平成20年12月1日

最高裁判例無視した高裁判決

「集団自決」訴訟

世日フォーラム沖縄

 沖縄県の本紙読者でつくる世日フォーラム沖縄(代表幹事・当山正範)の「沖縄と日本の未来を考える講演会」が三十日、那覇市内のホテルで行われ、沖縄戦「集団自決」訴訟で原告側弁護団の松本藤一、徳永信一両弁護士が「『集団自決』訴訟・大阪高裁判決の真実」と題して講演した。

 徳永氏は講演で、訴訟の争点である梅澤裕・元隊長らの「軍命」の有無について「大阪高裁判決では『控訴人梅澤及び赤松大尉自身が直接住民に対して自決命令を出したという事実を断定することはできず、証明できない』とし、一審の『自決命令それ自体まで認定する事には躊躇を禁じ得ない』よりも踏み込んだかたちで、『軍命があった』との証拠を認めなかった」と語り、岩波書店と大江健三郎氏の被告側が『軍命があった』との確固たる証拠を提示できなかったと高裁が判断したことを強調した。

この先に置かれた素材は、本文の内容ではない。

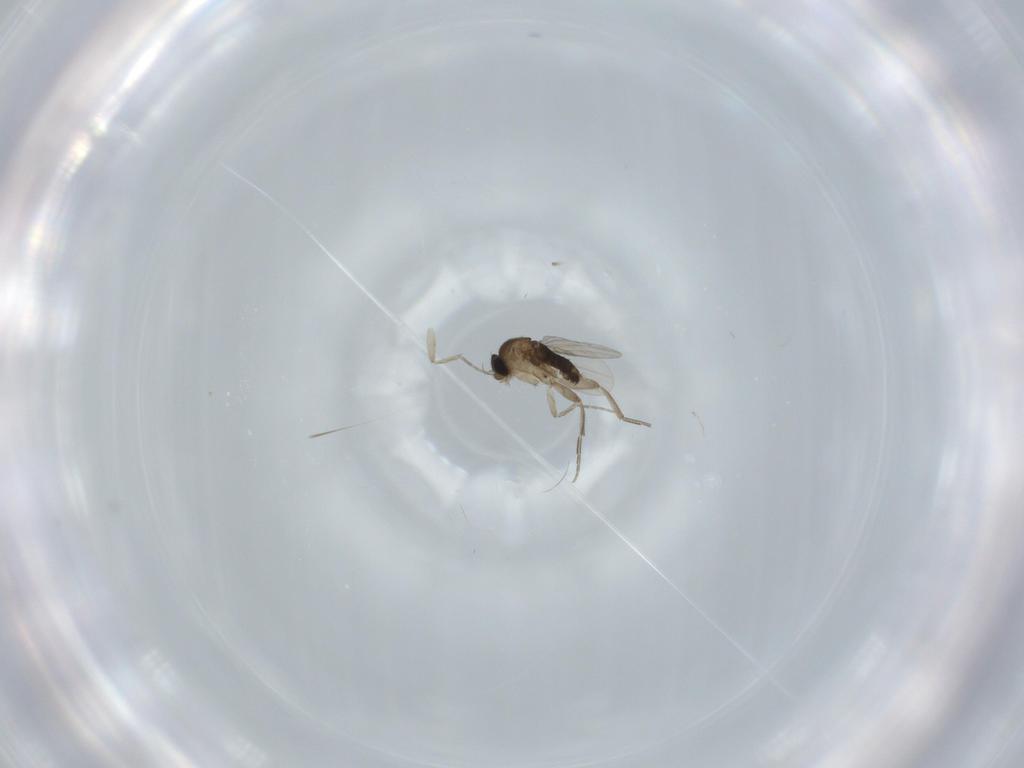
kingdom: Animalia
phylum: Arthropoda
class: Insecta
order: Diptera
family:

 同氏は、高裁が軍命の存在を認めなかった一方で、日本軍の「関与」を「十分に推認できる」とした一審判決を支持し、名誉棄損と出版差し止めを求めた原告側の請求を棄却したことについて「昭和四十一年判決以来、過去四十一年間、名誉棄損のルールを定めてきた最高裁の判例を無視し、新たなルールをもって判断したもの」と語り、最高裁が従来の判例を変更するかどうかが今後の争点になると指摘した。

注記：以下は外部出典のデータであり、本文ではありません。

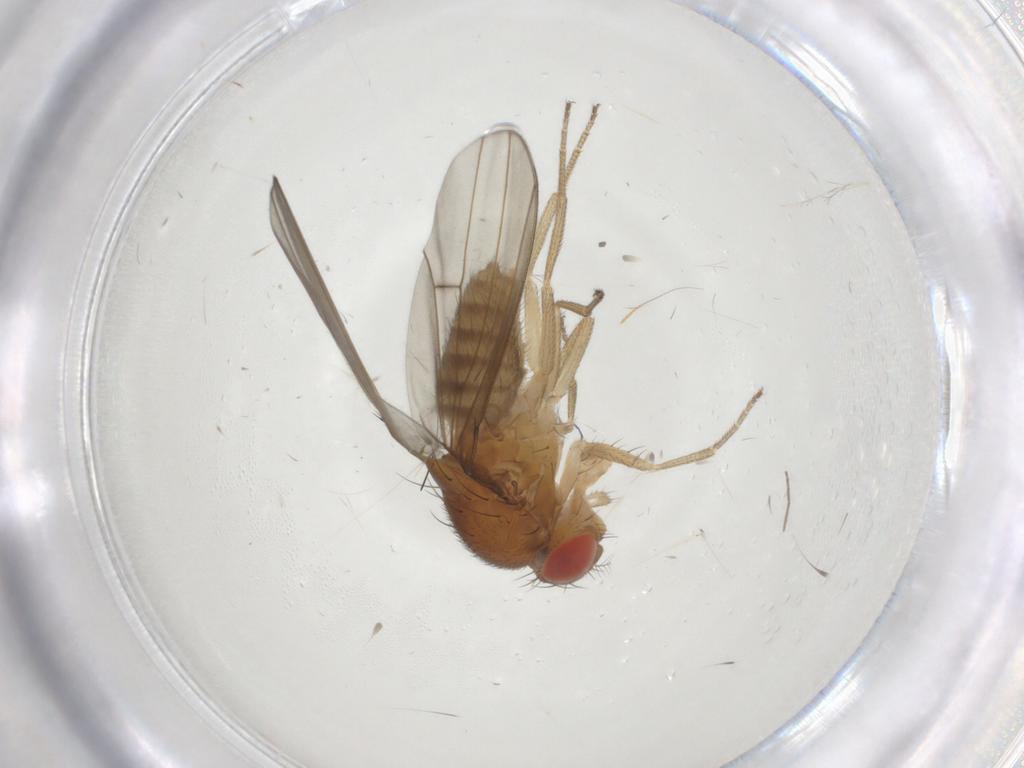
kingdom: Animalia
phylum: Arthropoda
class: Insecta
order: Diptera
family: Drosophilidae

 また松本氏は「最高裁が名誉棄損でない事件で、高裁の判決をうけて従来の判例を変更した事例はある」としながらも「名誉棄損において真実性を証明できないで、原告側の訴えを棄却することの法律的根拠が乏しい」と述べ、最高裁が下級審判決を覆す可能性の高いことを強調した。